To avoid miscommunication and misplaced expectations, tell your partner what you need from them. But if what you need is for them to be a different person, that’s not fair to them or to you. Let them go and set about finding the right person.


18, 20



Check out Travel for Teens for summer travel programs. Let them choose from themes like service, adventure, animal rescue, etc.


14



Sex talk: “Forget about sex. Just play first.” Forget about making a move and just have fun. Dance, listen to music together, go somewhere exciting, look at something beautiful, read to each other, play sports, let yourself be seen and encourage them to do the same. Communicate in a hundred ways: talk/send texts/ post on social media, pass notes, whatever. “Sex isn’t the door to intimacy


15



If you don’t have anything intelligent to say on a subject it’s fine (encouraged) to say nothing. Listen. Learn.


20



Bottom line bible quote: Psalm 37:3 “Trust in the LORD and do good.” That pretty much covers everything.


13, 21



Curate a presentation on heartbreak. Talk about heartbreaks endured by people we know, fictional characters, historical figures, etc. Point is to normalize it, prepare them for it and teach them that they will come out the other side.


14, 20



Tube first 2 or 3 years of your life I would sing to you after bath time as I was getting you in your jammies. Two songs: Oh Shenandoah and Danny Boy. Rubbing your tiny little feet with baby lotion while singing to you is one of the happiest memories of my life.


21



Check out the Jesuit Volunteer Corp. A short but deeply meaningful immersion into service, faith in action, selflessness and living on a lot less than you think you need.


19



Kindness is key. Practice being kind even when you don't feel like it. Let's all encourage each other to be kind always. (Or learn how to take a walk or go to our room when we just can't be kind in that moment.)


1-21



One of my favorite scenes in a movie is James Bond with Pierce Brosnan. Bullets are whizzing by him and he just so of gives a mildly annoyed look while focusing on what he’s doing. It’s quintessential cool.


15, 21



I’m going to start you in Mathnasium or some other STEM (math) activity. Not because I want u to score high on your SAT but because I want You to be confident in your math skills you will use it every day and it will come in handy no matter what you choose to do for a living


7



Do the work. No short-cuts.


14



Happiness comes from giving and helping, not buying and having.


14, 19



“Beer muscles” is when guys gain a sense of indestructibility, an exaggerated sense of their own strength. Fights and aggressive behavior ensues.


15



You’ve been entrusted with so much. Think about how much of an honor that is, and how big a responsibility.


16, 18, 21



Brennan Manning lectures and books.


19



“Forget about sex. Just play first.” Forget about making a move and just have fun. Dance, listen to music together, go somewhere exciting, look at something beautiful, read to each other, play sports, let yourself be seen and encourage them to do the same.
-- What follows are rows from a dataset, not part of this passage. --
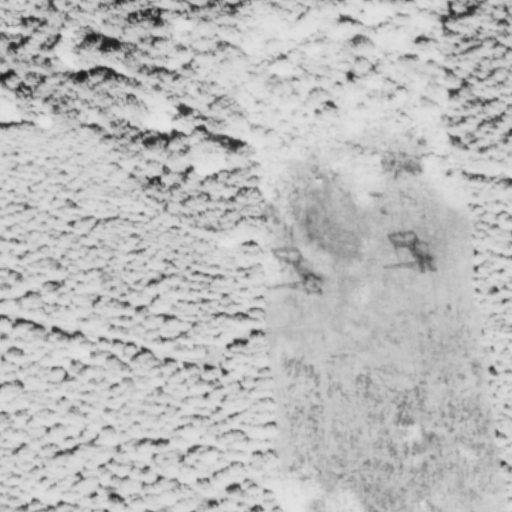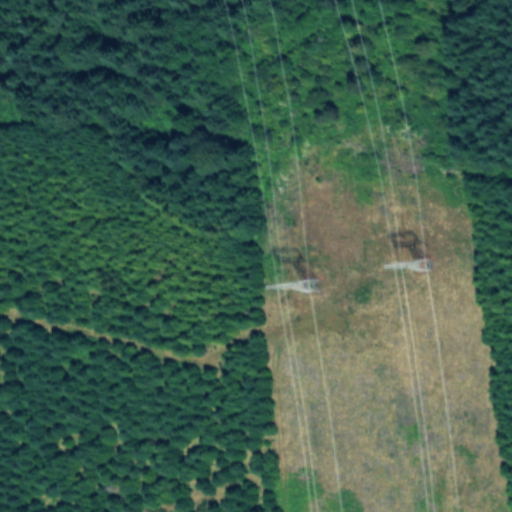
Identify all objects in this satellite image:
road: (216, 100)
power tower: (435, 275)
power tower: (320, 293)
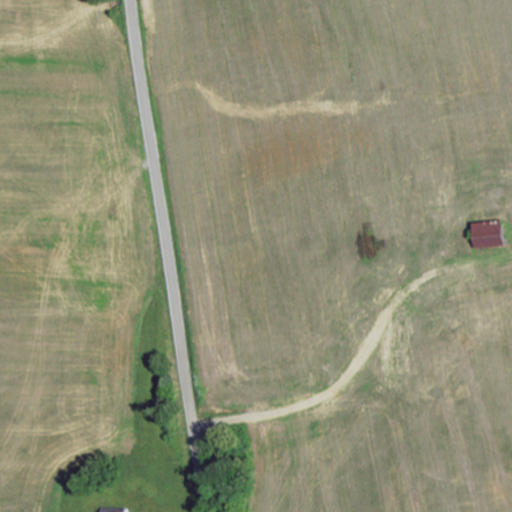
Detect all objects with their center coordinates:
building: (496, 234)
road: (166, 255)
road: (316, 364)
building: (117, 509)
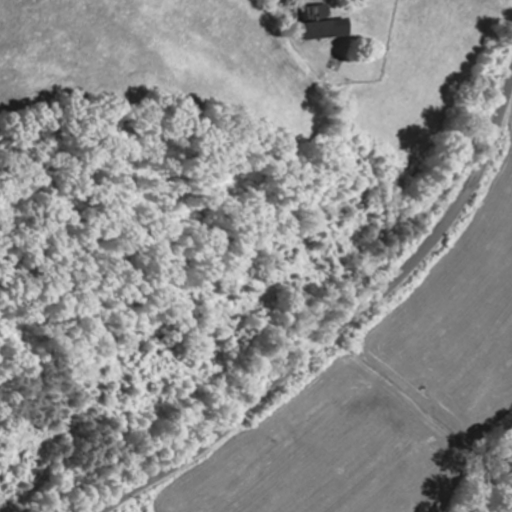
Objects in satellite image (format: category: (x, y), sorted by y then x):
building: (316, 22)
road: (341, 323)
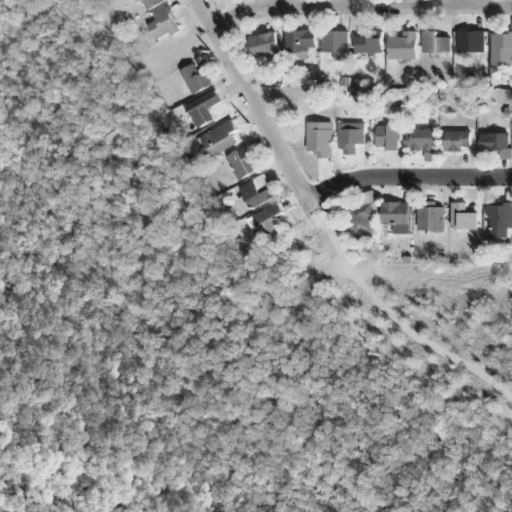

Communicate in a hundred ways: talk/send texts/ post on social media, pass notes, whatever. Sex isn’t the door to intimacy, feeling safe to be yourself around your partner is.


15-20



Train for a mini-triathlon together as a family this year.


12



Use Shutterfly or something like it to make Christmas books and birthday books each year.


Infant-21



“Where you stand depends on where you sit.” It means your personal situation informs your stance on issues. Try to imagine how you’d vote if you were sitting at a less privileged place.


15, 21



Be discerning about your sources of information. Some red flags: Too good to be true. Get rich quick. Chosen race. Any race or group blamed for societal problems. Fear of change. Threats of real or metaphysical harm (I.e. $@!#%) or bribes with reward.


12, 14, 16. 18, 21



Frustrated with school or work? It bothers you because you care or you hurt. That’s human.


14



You're about to come into a ton of energy and strength. It will seem like a lot to manage at first, but you'll get used to it and learn to use it constructively. Push your limits (within reason.) Challenge yourself.


13



Never give unsolicited advice. Instead ask “How can I best support you?”


14, 20



Commonly misspelled words - find tricks for remembering. Example desert vs dessert. “Dessert” has an extra “s” for sugar. Search for mnemonics.


11



“But what is grief if not love preserving?” - Unknown


18



Teach your pets they can trust you. Take care of them. Treat them with tenderness. Teach them how to behave. (Unless it's a cat. You can't teach cats anything.)


15



There are things you should not say: Never comment or ask a woman about her age or weight. Never comment on how many kids someone has (or doesn’t have.) The size, timing, composition, etc of someone else’s family is not your business to weigh in on. You never know who is struggling with loss or infertility, etc. And if someone announces they are expecting their seventh kid, the only correct response is “Congratulations” “How are you feeling?” etc. Just like you would if it was their first. Never ask someone how much weight they lost. If they’ve lost weight, just say “You look wonderful/amazing/ fantastic, etc.” And of course never comment on anyone having gained weight. Just say “You look wonderful.” And never never never ask someone how much money they earn or how much money they have, or how much they owe or paid for something, etc. People’s finances are personal, and are just not any of your business.


15, 20



People learn all sorts of different ways. I found I learn best by repetition (drills) especially true for skills. And by listening for studying. Recording my lectures in college made a huge difference in my ability to learn and retain material. Let’s find what works for you.